-- START LISTED ENTRIES --

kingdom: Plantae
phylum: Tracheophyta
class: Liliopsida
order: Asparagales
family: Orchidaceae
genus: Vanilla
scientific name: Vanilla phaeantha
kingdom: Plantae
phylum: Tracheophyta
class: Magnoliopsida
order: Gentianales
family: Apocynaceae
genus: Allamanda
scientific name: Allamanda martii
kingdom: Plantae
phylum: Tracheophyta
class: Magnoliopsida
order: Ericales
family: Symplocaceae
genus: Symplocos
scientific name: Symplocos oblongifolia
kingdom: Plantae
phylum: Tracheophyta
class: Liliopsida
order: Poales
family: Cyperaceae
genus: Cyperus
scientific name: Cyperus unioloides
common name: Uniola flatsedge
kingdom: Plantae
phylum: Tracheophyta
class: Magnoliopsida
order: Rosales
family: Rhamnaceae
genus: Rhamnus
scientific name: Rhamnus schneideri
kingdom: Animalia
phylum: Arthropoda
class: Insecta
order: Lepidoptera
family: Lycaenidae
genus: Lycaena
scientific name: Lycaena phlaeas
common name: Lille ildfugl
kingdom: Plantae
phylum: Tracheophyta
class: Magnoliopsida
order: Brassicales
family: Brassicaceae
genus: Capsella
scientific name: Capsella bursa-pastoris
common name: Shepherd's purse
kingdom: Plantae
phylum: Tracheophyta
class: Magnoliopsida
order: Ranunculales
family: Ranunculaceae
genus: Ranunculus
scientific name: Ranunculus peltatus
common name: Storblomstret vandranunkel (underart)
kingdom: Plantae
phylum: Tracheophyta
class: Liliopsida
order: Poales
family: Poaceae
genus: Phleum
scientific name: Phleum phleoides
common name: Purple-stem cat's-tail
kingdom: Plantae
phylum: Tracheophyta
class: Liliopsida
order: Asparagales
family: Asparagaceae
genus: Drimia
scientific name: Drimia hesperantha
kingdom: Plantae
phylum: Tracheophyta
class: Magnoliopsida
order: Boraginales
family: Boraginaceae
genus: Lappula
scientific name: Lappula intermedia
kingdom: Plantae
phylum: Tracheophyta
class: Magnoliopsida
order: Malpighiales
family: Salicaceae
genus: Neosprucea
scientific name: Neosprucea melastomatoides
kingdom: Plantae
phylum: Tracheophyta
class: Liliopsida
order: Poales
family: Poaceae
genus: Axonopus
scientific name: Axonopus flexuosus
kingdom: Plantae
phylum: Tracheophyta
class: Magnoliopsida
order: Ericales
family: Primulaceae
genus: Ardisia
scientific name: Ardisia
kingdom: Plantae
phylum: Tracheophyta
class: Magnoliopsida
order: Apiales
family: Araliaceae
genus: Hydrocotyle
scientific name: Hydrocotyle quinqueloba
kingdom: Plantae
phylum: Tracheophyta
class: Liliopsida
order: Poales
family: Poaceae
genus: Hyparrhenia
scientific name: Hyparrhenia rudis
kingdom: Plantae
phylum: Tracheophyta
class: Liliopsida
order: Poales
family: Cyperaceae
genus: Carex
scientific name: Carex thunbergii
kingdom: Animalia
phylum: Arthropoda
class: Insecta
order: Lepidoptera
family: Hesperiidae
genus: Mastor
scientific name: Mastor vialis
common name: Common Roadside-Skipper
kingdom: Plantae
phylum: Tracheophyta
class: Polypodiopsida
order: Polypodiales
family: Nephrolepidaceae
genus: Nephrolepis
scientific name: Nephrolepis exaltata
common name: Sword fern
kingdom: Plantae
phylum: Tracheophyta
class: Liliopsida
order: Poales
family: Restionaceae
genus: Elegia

-- END LISTED ENTRIES --

** STATED EXERCISE **
Copy out the lines from the one with "family: Rhamnaceae" to the one with "genus: Ardisia", swapping "common name" for "vernacular name" and leaving everything else unchanged.

** COMPLETE OUTPUT **
family: Rhamnaceae
genus: Rhamnus
scientific name: Rhamnus schneideri
kingdom: Animalia
phylum: Arthropoda
class: Insecta
order: Lepidoptera
family: Lycaenidae
genus: Lycaena
scientific name: Lycaena phlaeas
vernacular name: Lille ildfugl
kingdom: Plantae
phylum: Tracheophyta
class: Magnoliopsida
order: Brassicales
family: Brassicaceae
genus: Capsella
scientific name: Capsella bursa-pastoris
vernacular name: Shepherd's purse
kingdom: Plantae
phylum: Tracheophyta
class: Magnoliopsida
order: Ranunculales
family: Ranunculaceae
genus: Ranunculus
scientific name: Ranunculus peltatus
vernacular name: Storblomstret vandranunkel (underart)
kingdom: Plantae
phylum: Tracheophyta
class: Liliopsida
order: Poales
family: Poaceae
genus: Phleum
scientific name: Phleum phleoides
vernacular name: Purple-stem cat's-tail
kingdom: Plantae
phylum: Tracheophyta
class: Liliopsida
order: Asparagales
family: Asparagaceae
genus: Drimia
scientific name: Drimia hesperantha
kingdom: Plantae
phylum: Tracheophyta
class: Magnoliopsida
order: Boraginales
family: Boraginaceae
genus: Lappula
scientific name: Lappula intermedia
kingdom: Plantae
phylum: Tracheophyta
class: Magnoliopsida
order: Malpighiales
family: Salicaceae
genus: Neosprucea
scientific name: Neosprucea melastomatoides
kingdom: Plantae
phylum: Tracheophyta
class: Liliopsida
order: Poales
family: Poaceae
genus: Axonopus
scientific name: Axonopus flexuosus
kingdom: Plantae
phylum: Tracheophyta
class: Magnoliopsida
order: Ericales
family: Primulaceae
genus: Ardisia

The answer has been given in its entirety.